Dr. Dawn Kaiser's educational journey was paved by perseverance.
Her parents both came from big families in which they were the only ones to ever divorce. "They got a divorce in the sixties when it was taboo," Dr. Kaiser said. Because of this, she said, "I grew up hearing I'd never amount to anything."
Her reaction was simple: "Let me prove you wrong."
The divorce wasn't all that made Dr. Kaiser's home life far from ideal as she was growing up; her mom's boyfriend was abusive, as well. "School was my safe haven," she said. "I enjoyed school. Then I'd come home, lock myself in my room and study."
Still, college was never part of her family's paths—and wasn't initially part of Dr. Kaiser's—but then one class changed her course. "My goal was to be a Marine, a mud wrestler, or join the roller derby. I changed my mind senior year of high school when they brought in computers. You could stay after school an extra hour and learn basic programming."
She was hooked and enrolled in Alpena Community College in Michigan, thanks to two teachers who helped with the necessary paperwork.
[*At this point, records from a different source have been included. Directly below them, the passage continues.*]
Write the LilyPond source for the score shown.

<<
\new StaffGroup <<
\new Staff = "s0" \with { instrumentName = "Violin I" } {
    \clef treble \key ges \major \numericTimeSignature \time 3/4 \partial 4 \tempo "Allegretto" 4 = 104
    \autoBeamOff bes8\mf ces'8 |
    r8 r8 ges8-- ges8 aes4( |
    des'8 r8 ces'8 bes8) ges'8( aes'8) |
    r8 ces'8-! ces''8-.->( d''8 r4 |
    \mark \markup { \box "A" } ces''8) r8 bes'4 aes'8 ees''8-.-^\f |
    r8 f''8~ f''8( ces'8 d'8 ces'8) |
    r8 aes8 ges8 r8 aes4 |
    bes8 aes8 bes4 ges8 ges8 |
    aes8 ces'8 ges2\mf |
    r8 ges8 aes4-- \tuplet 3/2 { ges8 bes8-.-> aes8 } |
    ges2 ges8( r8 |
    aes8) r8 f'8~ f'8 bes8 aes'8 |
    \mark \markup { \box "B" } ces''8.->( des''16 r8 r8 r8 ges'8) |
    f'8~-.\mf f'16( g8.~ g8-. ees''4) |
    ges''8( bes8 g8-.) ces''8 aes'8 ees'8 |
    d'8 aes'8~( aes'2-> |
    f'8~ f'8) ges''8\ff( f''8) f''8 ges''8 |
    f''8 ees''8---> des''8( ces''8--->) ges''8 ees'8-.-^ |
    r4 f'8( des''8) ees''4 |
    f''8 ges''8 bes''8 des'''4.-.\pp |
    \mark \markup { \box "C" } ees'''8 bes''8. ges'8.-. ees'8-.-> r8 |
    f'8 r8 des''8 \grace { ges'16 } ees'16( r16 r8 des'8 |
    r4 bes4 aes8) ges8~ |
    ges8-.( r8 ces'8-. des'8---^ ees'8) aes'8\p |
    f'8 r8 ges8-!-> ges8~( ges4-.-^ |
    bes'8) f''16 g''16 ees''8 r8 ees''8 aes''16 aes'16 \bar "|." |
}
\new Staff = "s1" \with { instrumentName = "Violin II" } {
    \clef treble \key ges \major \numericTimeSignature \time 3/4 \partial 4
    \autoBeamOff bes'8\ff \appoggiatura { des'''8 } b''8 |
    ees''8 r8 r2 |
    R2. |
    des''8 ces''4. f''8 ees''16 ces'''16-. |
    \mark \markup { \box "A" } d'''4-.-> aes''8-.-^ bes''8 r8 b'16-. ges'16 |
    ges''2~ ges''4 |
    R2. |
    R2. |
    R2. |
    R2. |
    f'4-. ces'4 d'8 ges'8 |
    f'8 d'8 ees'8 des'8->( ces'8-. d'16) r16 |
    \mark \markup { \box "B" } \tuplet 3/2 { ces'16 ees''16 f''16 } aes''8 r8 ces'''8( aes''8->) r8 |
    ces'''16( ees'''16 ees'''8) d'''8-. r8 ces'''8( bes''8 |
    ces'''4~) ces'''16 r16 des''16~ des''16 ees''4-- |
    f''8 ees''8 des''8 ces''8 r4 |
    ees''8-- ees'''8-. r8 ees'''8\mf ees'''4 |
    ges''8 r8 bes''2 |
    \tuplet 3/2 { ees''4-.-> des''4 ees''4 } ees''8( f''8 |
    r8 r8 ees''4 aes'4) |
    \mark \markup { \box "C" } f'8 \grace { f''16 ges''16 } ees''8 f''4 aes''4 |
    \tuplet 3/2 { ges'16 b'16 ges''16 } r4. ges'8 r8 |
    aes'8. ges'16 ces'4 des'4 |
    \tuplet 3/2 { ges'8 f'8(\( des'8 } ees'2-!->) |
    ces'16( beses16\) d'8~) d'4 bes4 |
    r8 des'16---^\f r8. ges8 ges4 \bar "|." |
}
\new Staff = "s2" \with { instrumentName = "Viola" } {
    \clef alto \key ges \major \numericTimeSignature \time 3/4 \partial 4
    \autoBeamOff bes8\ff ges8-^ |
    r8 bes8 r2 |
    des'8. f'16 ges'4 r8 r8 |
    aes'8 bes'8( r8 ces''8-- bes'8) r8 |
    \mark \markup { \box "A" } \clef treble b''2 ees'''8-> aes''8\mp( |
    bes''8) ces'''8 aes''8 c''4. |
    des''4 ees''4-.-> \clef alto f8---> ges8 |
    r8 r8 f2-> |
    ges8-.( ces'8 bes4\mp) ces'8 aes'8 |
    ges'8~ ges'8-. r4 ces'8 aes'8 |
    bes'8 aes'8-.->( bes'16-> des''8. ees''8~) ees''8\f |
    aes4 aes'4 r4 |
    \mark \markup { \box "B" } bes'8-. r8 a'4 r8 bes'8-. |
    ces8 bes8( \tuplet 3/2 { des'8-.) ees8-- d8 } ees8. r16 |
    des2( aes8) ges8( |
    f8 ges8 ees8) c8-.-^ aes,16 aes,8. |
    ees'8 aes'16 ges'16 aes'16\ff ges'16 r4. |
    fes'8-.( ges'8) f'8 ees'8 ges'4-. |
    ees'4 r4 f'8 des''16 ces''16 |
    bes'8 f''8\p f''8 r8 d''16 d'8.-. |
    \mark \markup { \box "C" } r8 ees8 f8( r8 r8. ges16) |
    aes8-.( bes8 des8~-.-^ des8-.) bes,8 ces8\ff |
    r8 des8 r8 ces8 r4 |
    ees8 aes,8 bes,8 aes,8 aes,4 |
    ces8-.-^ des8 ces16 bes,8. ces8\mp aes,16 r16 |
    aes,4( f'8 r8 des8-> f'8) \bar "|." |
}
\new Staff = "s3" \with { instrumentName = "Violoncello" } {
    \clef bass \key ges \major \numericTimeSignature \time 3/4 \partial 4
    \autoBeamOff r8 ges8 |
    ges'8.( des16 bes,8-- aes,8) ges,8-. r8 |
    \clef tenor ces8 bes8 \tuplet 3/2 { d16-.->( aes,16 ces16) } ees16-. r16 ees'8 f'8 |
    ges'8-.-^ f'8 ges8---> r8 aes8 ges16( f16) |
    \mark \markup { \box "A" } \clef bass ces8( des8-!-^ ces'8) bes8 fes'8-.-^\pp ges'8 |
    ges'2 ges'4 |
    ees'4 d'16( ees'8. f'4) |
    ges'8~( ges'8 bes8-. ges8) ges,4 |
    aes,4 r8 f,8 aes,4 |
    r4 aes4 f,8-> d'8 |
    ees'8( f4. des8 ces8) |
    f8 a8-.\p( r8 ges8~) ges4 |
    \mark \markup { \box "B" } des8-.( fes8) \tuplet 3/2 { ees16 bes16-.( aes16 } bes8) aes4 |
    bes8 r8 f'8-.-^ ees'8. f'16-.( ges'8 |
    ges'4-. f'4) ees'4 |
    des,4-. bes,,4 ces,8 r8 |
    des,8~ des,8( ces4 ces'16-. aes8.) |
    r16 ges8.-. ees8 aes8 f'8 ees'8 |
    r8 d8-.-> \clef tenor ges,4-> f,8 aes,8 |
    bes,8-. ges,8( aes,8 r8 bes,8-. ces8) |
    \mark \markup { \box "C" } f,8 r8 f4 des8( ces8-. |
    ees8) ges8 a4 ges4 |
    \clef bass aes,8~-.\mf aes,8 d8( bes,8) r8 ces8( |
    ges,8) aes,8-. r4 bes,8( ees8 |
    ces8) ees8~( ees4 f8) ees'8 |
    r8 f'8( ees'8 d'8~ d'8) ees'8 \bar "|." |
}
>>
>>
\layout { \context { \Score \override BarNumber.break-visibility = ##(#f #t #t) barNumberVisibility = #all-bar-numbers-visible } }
She received her associate's degree and then transferred to Lake Superior State University, where she earned her her Bachelor of Science in Business Administration with a specialization in Computer Information Systems Management—all while working to pay for her education. "I worked three jobs during my associate's degree and one job during my bachelor's degree," she notes.
Dr. Kaiser didn't slow down after that. She forged ahead to attain her Master of Business Administration at Lake Superior State. While she pursued her MBA, she taught part-time at a community college and worked full-time as the guidance secretary for Oscoda High School. During her time as secretary, she saw three deans come and go at the Huron Shores Campus of Alpena Community College. When the position opened up a fourth time, she took a chance and, with her master's degree in hand, applied. She was the only female applicant.
After five interviews, she was hired. "It was really hard to be the only female in a male environment," she said. "I had to become one of them. I watched them and watched how they did things. The big thing was keeping emotions out of it, because they didn't show emotion; they used stern voices. I had to find the happy medium between sounding stern and not sounding witchy."
Fortunately, she found middle ground and stayed in that role for seven years. During her time as dean, she pursued her Ph.D. while teaching part-time. In 2004, she was hired at AIU Online. Like many students juggling work, family life and school, she considered quitting at one point. "I was going through a divorce at the time and just thought, 'This isn't for me.'" But she persevered thanks to a phone call from her mentor, who encouraged her to keep going. "Mentors keep you on track to make sure you don't give up on yourself—or on your dreams." Dr. Kaiser fulfilled hers when she attained her Ph.D. in Organization and Management with a specialization in Leadership.
In 2006, she decided to leave the role of dean and spend her time in the classroom. She continued teaching at AIU Online, and her favorite part has always been the students. "It's the lightbulb. It's when students realize they can do it," she said.
Before being named program director for business at AIU, Dr. Kaiser taught Business 105, the introductory business course where many adults confront worries about their abilities to return to school. Dr. Kaiser's response was always, "Yes, you can. ... Take every class like you're eating an elephant—one bite at a time. Before you know it, you're done." Her dedication to providing students with a high-quality, career-oriented education helped her be named one of Career Education Corporation's Distinguished Educators in Academic Leadership in 2013.
Having experienced both brick-and-mortar and online campuses, she says learning online can be more challenging since there's a lot you do on your own—but you learn more because of it. The other benefits, of course, are that you set your own schedule and take control of getting your degree. "You have to do it for yourself. Don't do it for anybody else."
Dr. Kaiser now enjoys her role as program director, though she misses sharing her career experiences with students. "Students would say they want to run their own business and they would ask about financing. ... I was able to talk to them about the odd sides of funding, like having a silent partner." That in particular is one area in which she has first-hand experience, as she has been a silent partner in The Edelweis Tavern in Oscoda, Mich., though she says her role is now more visible than silent.
In addition to her role at AIU and as a partner in the tavern, she also runs her own business, Kaiser Consulting. The venture began serving mainly construction businesses, helping them set up payrolls and inventories, and then she took on Kirtland Community College as a client, training the school's leadership. From there, she took on clients all throughout Michigan, and these days, she takes on projects as time allows.
Not bad for a woman who was told she would never amount to anything!
In her spare time, Dr. Kaiser enjoys skiing, reading, boating, fishing, and dancing at festivals. She also runs half-marathons and 5Ks in honor of her brother, who has muscular dystrophy.